El proyecto del nuevo estatuto de la UBA recoge y renueva la tradición de la Reforma de 1918 e introduce un conjunto de innovaciones que reflejan posturas político - académicas que expresan las tomas de posición de los firmantes frente a las transformaciones operadas en la sociedad, el Estado y la educación general, lo que plantea renovados desafíos a la Universidad.En este sentido hemos reafirmado el principio de Autonomía Universitaria, contemplado en el art. 75 inciso 19 de la Constitución Nacional. Asimismo incorporamos el compromiso de la Universidad de Buenos Aires con la defensa de la democracia, la defensa y cumplimiento de los derechos humanos y sociales, la igualdad de géneros, la defensa del medio ambiente y la inclusión de las personas con discapacidades.

El nuevo Estatuto también hace hincapié en los valores que sustentan la enseñanza y la investigación en nuestras aulas: el espíritu crítico, el compromiso ético y la responsabilidad social; garantizando la más más amplia pluralidad de expresión, investigación y docencia en acuerdo con los contenidos de los derechos humanos.

Como punto muy importante el nuevo Estatuto se compromete con el cumplimiento del derecho a la educación superior a través de consagrar la gratuidad de la enseñanza de grado.

En sus bases también destacamos la contribución de la Universidad a la resolución de los problemas nacionales y latinoamericanos, a partir del desarrollo de conocimientos en relación con la enseñanza, la investigación y la extensión, valores primordiales de la Reforma de 1918.

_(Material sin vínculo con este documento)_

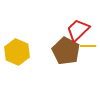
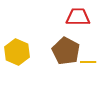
red trapezoid: moved 13 px up; rotated 45 degrees clockwise
yellow line: moved 16 px down
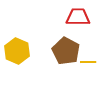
yellow hexagon: moved 1 px up
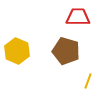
brown pentagon: rotated 12 degrees counterclockwise
yellow line: moved 19 px down; rotated 70 degrees counterclockwise
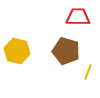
yellow hexagon: rotated 10 degrees counterclockwise
yellow line: moved 9 px up
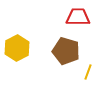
yellow hexagon: moved 3 px up; rotated 20 degrees clockwise
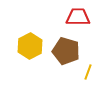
yellow hexagon: moved 13 px right, 2 px up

En el título I (de las estructuras académicas y las funciones de la Universidad) se introduce la posibilidad de crear establecimientos educativos de nivel primario para investigar y practicar cuestiones pedagógicas y organizacionales novedosas. Se reconoce a la Biblioteca como unidad organizativa esencial de apoyo a los fines de la Universidad y se incluyen aspectos vinculados al mejoramiento de la calidad: autoevaluación y renovación curricular permanente, articulación entre carreras para favorecer la movilidad de los estudiantes, establecimiento del valor práctico de la enseñanza y no como mera repetición teórica de contenidos y se contempla el principio de igualdad de posibilidades y oportunidades educativas.

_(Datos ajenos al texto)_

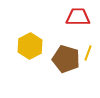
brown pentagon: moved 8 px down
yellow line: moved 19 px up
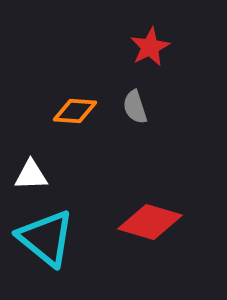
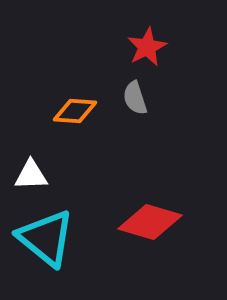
red star: moved 3 px left
gray semicircle: moved 9 px up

También trabajamos fuertemente para que el nuevo Estatuto destaque y promueva la vinculación de los graduados con la Universidad a través de ofrecer programas de actualización permanente y la posibilidad de trabajar en institutos y departamentos.

Asimismo promovemos especialmente la formación docente a través de el establecimiento de una carrera de formación, la actualización permanente a través de cursos y seminarios sobre temáticas vinculadas a las respectivas asignaturas y cursos de metodología de la enseñanza e investigación.

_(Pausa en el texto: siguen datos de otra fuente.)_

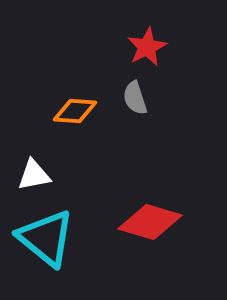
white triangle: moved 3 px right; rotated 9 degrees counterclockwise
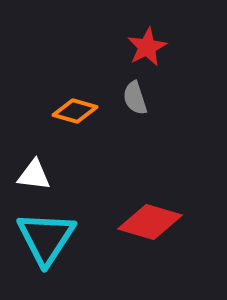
orange diamond: rotated 12 degrees clockwise
white triangle: rotated 18 degrees clockwise
cyan triangle: rotated 24 degrees clockwise
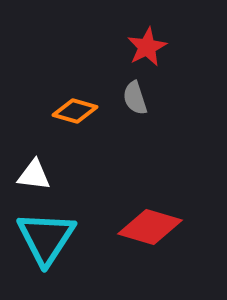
red diamond: moved 5 px down
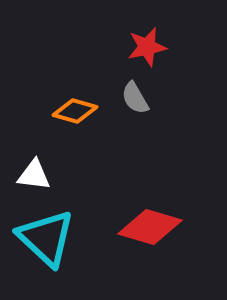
red star: rotated 15 degrees clockwise
gray semicircle: rotated 12 degrees counterclockwise
cyan triangle: rotated 20 degrees counterclockwise
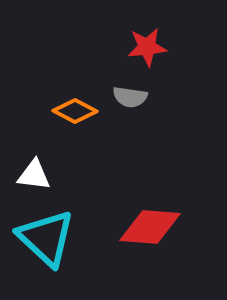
red star: rotated 6 degrees clockwise
gray semicircle: moved 5 px left, 1 px up; rotated 52 degrees counterclockwise
orange diamond: rotated 12 degrees clockwise
red diamond: rotated 12 degrees counterclockwise
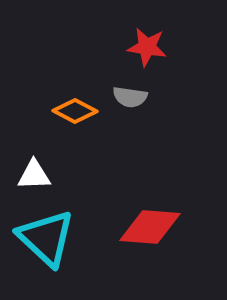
red star: rotated 15 degrees clockwise
white triangle: rotated 9 degrees counterclockwise
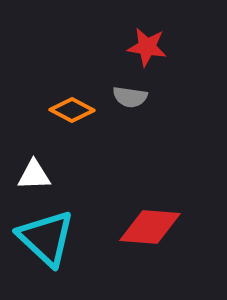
orange diamond: moved 3 px left, 1 px up
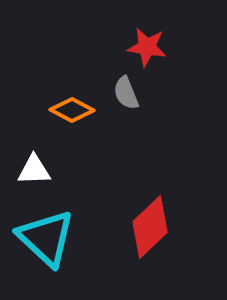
gray semicircle: moved 4 px left, 4 px up; rotated 60 degrees clockwise
white triangle: moved 5 px up
red diamond: rotated 48 degrees counterclockwise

De la misma manera queda establecido que estos espacios de formación podrán ser gratuitos según lo estipulen los Consejos Directivos y el Consejo Superior.

Creemos que estas modificaciones representan algunos de los cambios que nuestra Universidad debe encarar. Seguramente nos queda aún mucho trabajo por delante, pero estamos convencidos que la participación en los espacios reales de debate y generación de consensos y garantizando la institucionalidad de nuestra Universidad son las formas responsables de ir avanzando en las transformaciones que debemos encarar.